De situatie in Renkum is dat qua woningmarkt momenteel een tikkende tijdbom. Dit is niet uniek en ligt buiten het bereik van de huidige krimp- en anticipeerregio’s. Zelfs zogeheten groeigemeenten hebben hiermee te maken. Ondanks de hoge omloopsnelheid is de voor verkoop beschikbare woningvoorraad nog steeds hoog, bijna 8,5%. Dat is weliswaar lager dan de bijna 10% op het hoogtepunt van de crisis, maar de afname gaat traag. Er komt een moment dat het positieve migratiesaldo het sterfteoverschot niet meer compenseert. Dan stijgt ook in deze gemeenten het aantal woningen dat te koop komen te staan, dusdanig dat langdurige leegstaand bij woningen in het duurdere prijssegment ontstaat. Met name voor een gemeente die het moet hebben van de gewildheid als woonomgeving lijkt dit een zeer ongewenst scenario. Dit kan een negatieve spiraal in gang zetten die uiteindelijk kan resulteren in een deconfiture van de (lokale) woningmarkt. Daarmee kunnen deze gemeenten gekwalificeerd worden als anticipeergemeenten en is preventief beleid gewenst. Net als bij Brunssum en de andere Parkstad-gemeenten lijken curatieve maatregelen noodzakelijk om de ontstane situatie ook bij type 2 krimpproblematiek op te lossen.
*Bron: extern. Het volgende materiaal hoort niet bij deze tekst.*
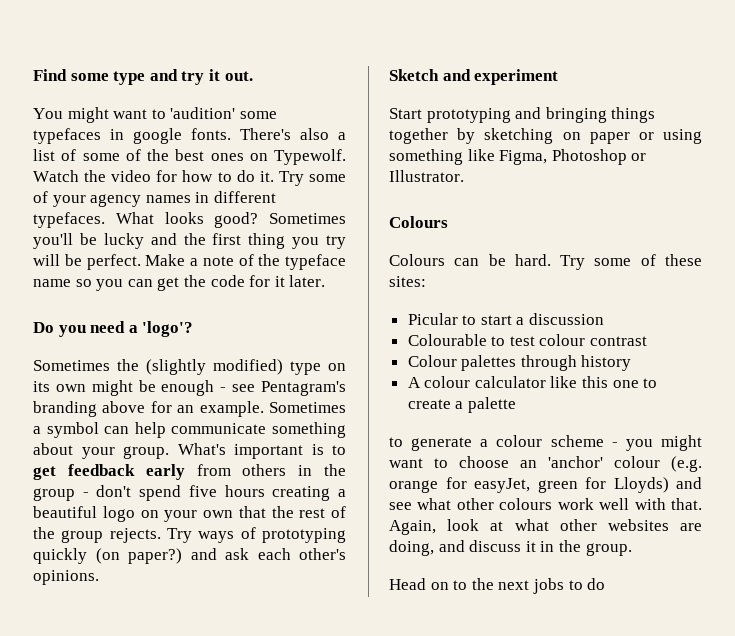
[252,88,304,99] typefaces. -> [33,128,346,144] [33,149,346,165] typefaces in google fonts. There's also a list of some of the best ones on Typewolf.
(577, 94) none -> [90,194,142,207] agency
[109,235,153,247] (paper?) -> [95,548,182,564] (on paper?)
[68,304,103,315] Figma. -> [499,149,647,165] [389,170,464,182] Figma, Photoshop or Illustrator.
Aanvullend preventief beleid kan herhaling voorkomen. Dat zou overigens voor een gemeente als Renkum al rijkelijk laat zijn. Opvallend is dat deze gemeente jongeren niet kan vasthouden. In vergelijking met Brunssum in vergelijking met Renkum ligt Brunssum relatief centraal. Ook is de economische omgeving er beter Dit aspect effectief verbeteren heeft op termijn een evenwichtiger demografische opbouw tot gevolg. Sowieso is het raadzaam dat overal - ongeacht bevolkingsgroei, -stabilisatie en –daling - blijvend te streven naar een gemêleerd samengestelde gemeenschap. Bedenk hierbij wel dat de mix vroeger anders was dan nu en morgen. Bij een eenzijdig samengestelde gemeenschap raakt de woningmarkt vroeg of laat uit balans. Daarnaast kan gedacht worden aan het converteren van duur, incourant vastgoed naar kleinere eenheden die betaalbaar en aantrekkelijk zijn voor zowel jongeren als senioren. Met name vastgoed met veel grond biedt hiervoor perspectief. Daarbij ligt de verantwoordelijkheid bij de eigenaren, die daarbij kunnen samenwerken. Marktpartijen kunnen zo’n aanpak zowel technisch als financieel mede mogelijk maken, mits ondersteund en gefaciliteerd door de overheid.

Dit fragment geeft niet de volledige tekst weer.